[Material supplied Boundary: Start]
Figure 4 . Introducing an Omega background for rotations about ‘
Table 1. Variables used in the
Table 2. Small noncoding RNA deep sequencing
[Material supplied Boundary: End]
[Material supplied Boundary: Start]
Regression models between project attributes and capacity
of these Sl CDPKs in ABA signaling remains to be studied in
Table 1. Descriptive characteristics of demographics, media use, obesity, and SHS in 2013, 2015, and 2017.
[Material supplied Boundary: End]
[Material supplied Boundary: Start]
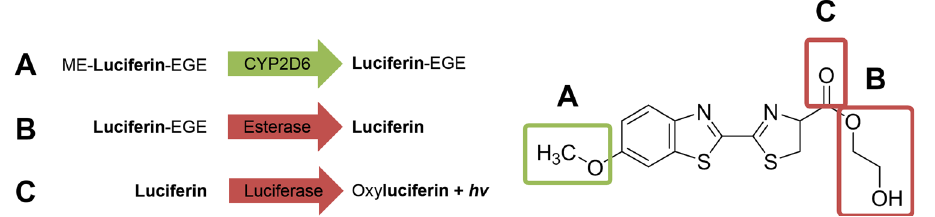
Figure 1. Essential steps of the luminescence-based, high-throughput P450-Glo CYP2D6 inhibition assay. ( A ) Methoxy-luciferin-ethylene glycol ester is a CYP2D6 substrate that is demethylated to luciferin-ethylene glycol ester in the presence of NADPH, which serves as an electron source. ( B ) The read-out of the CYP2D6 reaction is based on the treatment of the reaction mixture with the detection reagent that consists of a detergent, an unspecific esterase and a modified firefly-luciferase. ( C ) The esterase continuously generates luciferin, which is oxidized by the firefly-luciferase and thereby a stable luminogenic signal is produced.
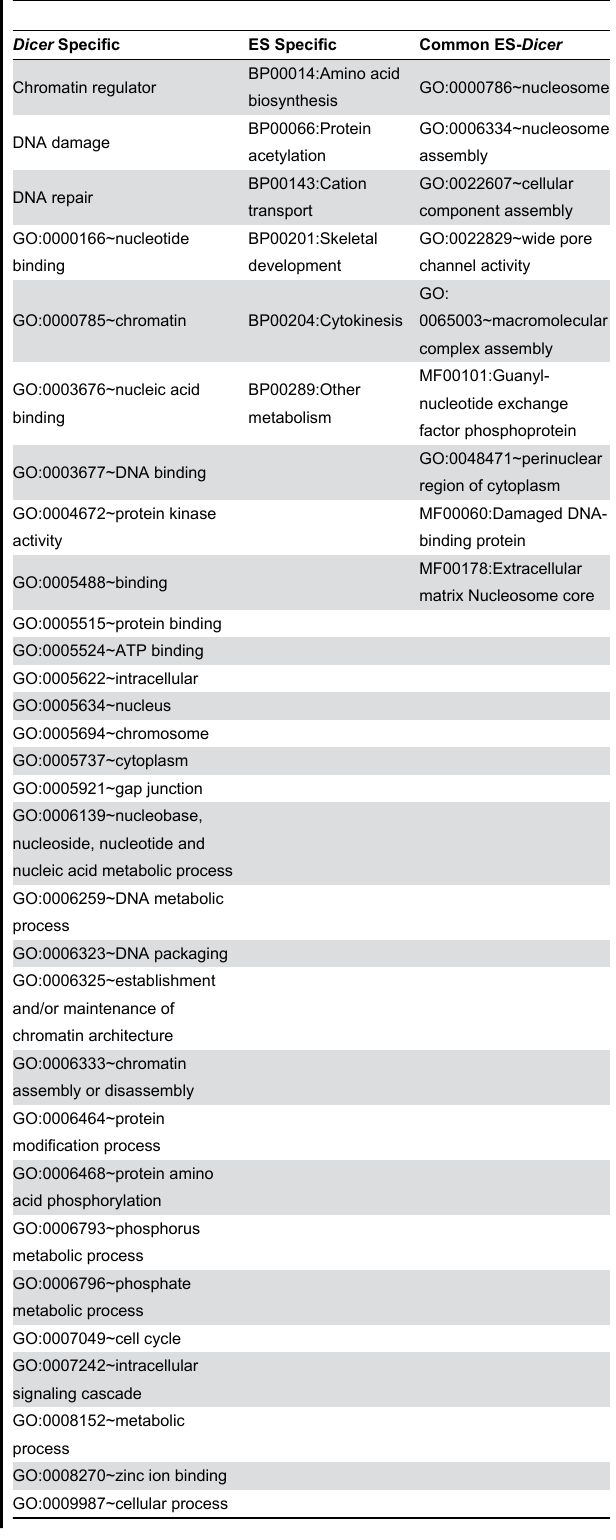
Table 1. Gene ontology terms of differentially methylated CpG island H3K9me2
[Material supplied Boundary: End]
Your objective> Write out exactly the lines that fall from the line with "Figure 4 . Introducing" to the line with "Table 2. Small noncoding RNA deep sequencing" in the records above, keeping both ends.

Result of the exercise>
Figure 4 . Introducing an Omega background for rotations about ‘
Table 1. Variables used in the
Table 2. Small noncoding RNA deep sequencing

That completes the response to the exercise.